As you have also had CIDP for a while now, so it is very likely
that central changes have developed too. This makes your fatigue more
complicated, because central fatigue can make you feel exhausted even when your
body has not reached its threshold. Central fatigue is like a programming error
in a computer, so your brain receives "normal signals" and interprets
as them as exhaustion, this makes you feel dreadful and is just as functionally
limiting as peripheral fatigue. Central fatigue is more complex to manage.
Cognitive Behavioural Therapy has been demonstrated to be effective in some
neurological conditions, as has gradual exercise (to a certain extent). However
central fatigue takes much longer (years) to reset than peripheral fatigue, and
it often seems like it is unconquerable. This can lead to people becoming
discouraged, which frustratingly can actually make the central fatigue worse.

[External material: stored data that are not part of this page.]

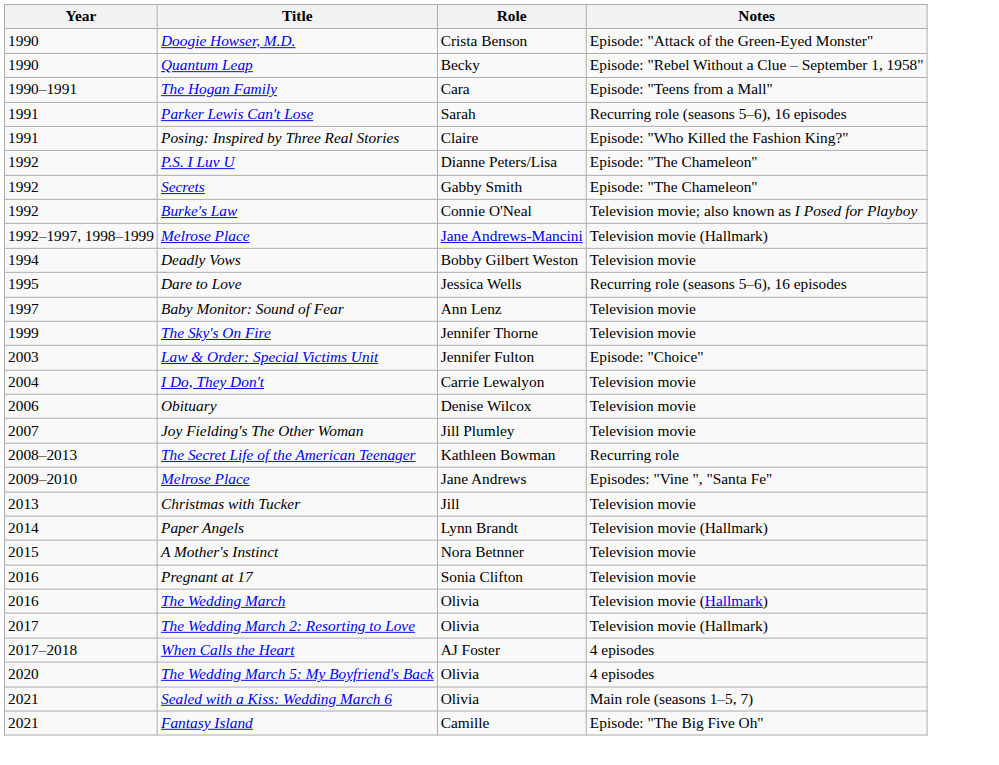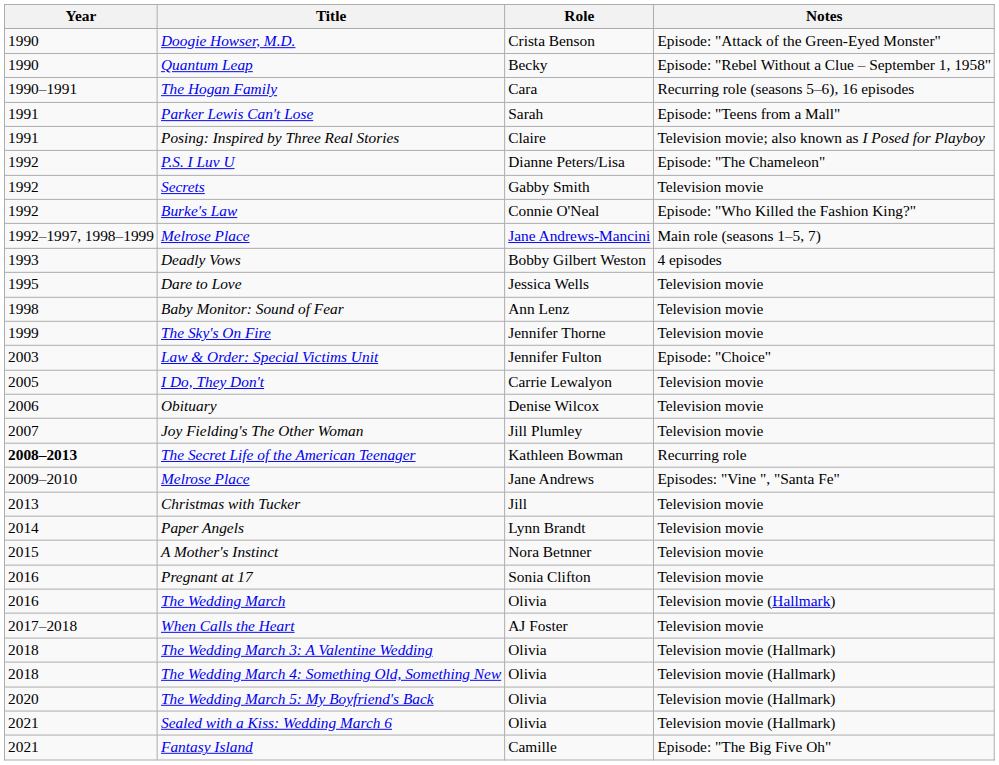The Hogan Family | Notes: Episode: "Teens from a Mall" -> Recurring role (seasons 5–6), 16 episodes
Parker Lewis Can't Lose | Notes: Recurring role (seasons 5–6), 16 episodes -> Episode: "Teens from a Mall"
Posing: Inspired by Three Real Stories | Notes: Episode: "Who Killed the Fashion King?" -> Television movie; also known as I Posed for Playboy
Secrets | Notes: Episode: "The Chameleon" -> Television movie
Burke's Law | Notes: Television movie; also known as I Posed for Playboy -> Episode: "Who Killed the Fashion King?"
Melrose Place / Jane Andrews-Mancini | Notes: Television movie (Hallmark) -> Main role (seasons 1–5, 7)
Deadly Vows | Year: 1994 -> 1993
Deadly Vows | Notes: Television movie -> 4 episodes
Dare to Love | Notes: Recurring role (seasons 5–6), 16 episodes -> Television movie
Baby Monitor: Sound of Fear | Year: 1997 -> 1998
I Do, They Don't | Year: 2004 -> 2005
The Secret Life of the American Teenager | Year: normal -> bold
Paper Angels | Notes: Television movie (Hallmark) -> Television movie
- row: 2017 | The Wedding March 2: Resorting to Love | Olivia | Television movie (Hallmark)
When Calls the Heart | Notes: 4 episodes -> Television movie
+ row: 2018 | The Wedding March 3: A Valentine Wedding | Olivia | Television movie (Hallmark)
+ row: 2018 | The Wedding March 4: Something Old, Something New | Olivia | Television movie (Hallmark)
The Wedding March 5: My Boyfriend's Back | Notes: 4 episodes -> Television movie (Hallmark)
Sealed with a Kiss: Wedding March 6 | Notes: Main role (seasons 1–5, 7) -> Television movie (Hallmark)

This is because mental wellbeing has a significant impact on the brain changes
involved in central fatigue. Because central fatigue is such a complex process
of brain changes and it is influenced by such a wide range of factors, it is
difficult to unravel for each individual and results in unpredictable episodes
of fatigue even when peripheral fatigue is well managed. The best advice I can
give is allow yourself time and keep a positive mental attitiude (much easier
said than done of course!)
2.
In my
experience night pains are not an unusual symptom to be reported in CIDP. It is
important to try to mange these symptoms however because quality of life and
central fatigue are both majorly impacted by chronic sleeplessness. There are a
number of strategies you can try. The pain is likely to be caused by one of two
mechanisms (or a combination of both): either small localised muscle spasms due
to abnormal motor nerve conduction or abnormal sensory nerve activity giving
rise to parasthetic sensations. The first can often be considerably eased using
Quinine tablets (quinine is present in small amounts in tonic water too). The
second can often be reduced using neuropathic pain killers (such as Gabapentin
or Amiltriptyline). A third option can be sleeping tablets. It would probably
be a good idea to discuss some of these options next time you see your consultant
or your GP.
3.
Your
sensory loss may stay the same, it may worsen or it may improve. Sorry to be so
vague on this one. Every person is different and every case of CIDP is
different. In general CIDP is a progressive condition, but it can be stable for
long periods at a time and it may never change at all for some people. On the
other hand some people experience huge improvements in response to therapy or
reduced stress. The only way to know how it is with you is to
"experiment". You could discuss with Dr Gibb going back on
steroids at a low dose and monitor your sensation for a while;
but bear in mind the side effects of long term steroid use. Also using
steroids may not help the sensation at all anyway.
Alternatively you
could try sensory therapies, although there is little evidence to support
these. Sensory therapies include deep tissue massage, sensory challenges like
putting your feet in warm water then swapping to icy water and back again
and using different textures to run over your skin alternating between
light touch (like feathers, silk and fur) and scratchy "pin-prick
touch" (like hessian, sandpaper, Velcro hooks).
I hope this information is helpful to you.
Personally the above makes much more sense to me and I can cope with because I have an understanding of what is/has happened to me. I have said a great big thank you to the Physio who provided these excellent answers and whilst she is not a consultant she certainly knows more about the real issues and impacts.